Reprint the entries without altering anything.

══ Excerpted records

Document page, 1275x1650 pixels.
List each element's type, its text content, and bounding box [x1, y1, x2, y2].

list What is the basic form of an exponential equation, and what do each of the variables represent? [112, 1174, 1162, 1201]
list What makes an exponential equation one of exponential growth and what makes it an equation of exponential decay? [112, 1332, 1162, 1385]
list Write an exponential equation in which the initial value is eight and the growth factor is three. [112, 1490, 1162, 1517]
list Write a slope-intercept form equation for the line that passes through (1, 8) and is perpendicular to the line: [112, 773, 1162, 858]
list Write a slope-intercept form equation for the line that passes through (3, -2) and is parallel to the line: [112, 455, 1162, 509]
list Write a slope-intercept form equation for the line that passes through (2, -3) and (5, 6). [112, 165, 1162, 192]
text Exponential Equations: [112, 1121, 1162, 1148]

════

Task solution ::
Document page, 1275x1650 pixels.
List each element's type, its text content, and bounding box [x1, y1, x2, y2].

list What is the basic form of an exponential equation, and what do each of the variables represent? [112, 1174, 1162, 1201]
list What makes an exponential equation one of exponential growth and what makes it an equation of exponential decay? [112, 1332, 1162, 1385]
list Write an exponential equation in which the initial value is eight and the growth factor is three. [112, 1490, 1162, 1517]
list Write a slope-intercept form equation for the line that passes through (1, 8) and is perpendicular to the line: [112, 773, 1162, 858]
list Write a slope-intercept form equation for the line that passes through (3, -2) and is parallel to the line: [112, 455, 1162, 509]
list Write a slope-intercept form equation for the line that passes through (2, -3) and (5, 6). [112, 165, 1162, 192]
text Exponential Equations: [112, 1121, 1162, 1148]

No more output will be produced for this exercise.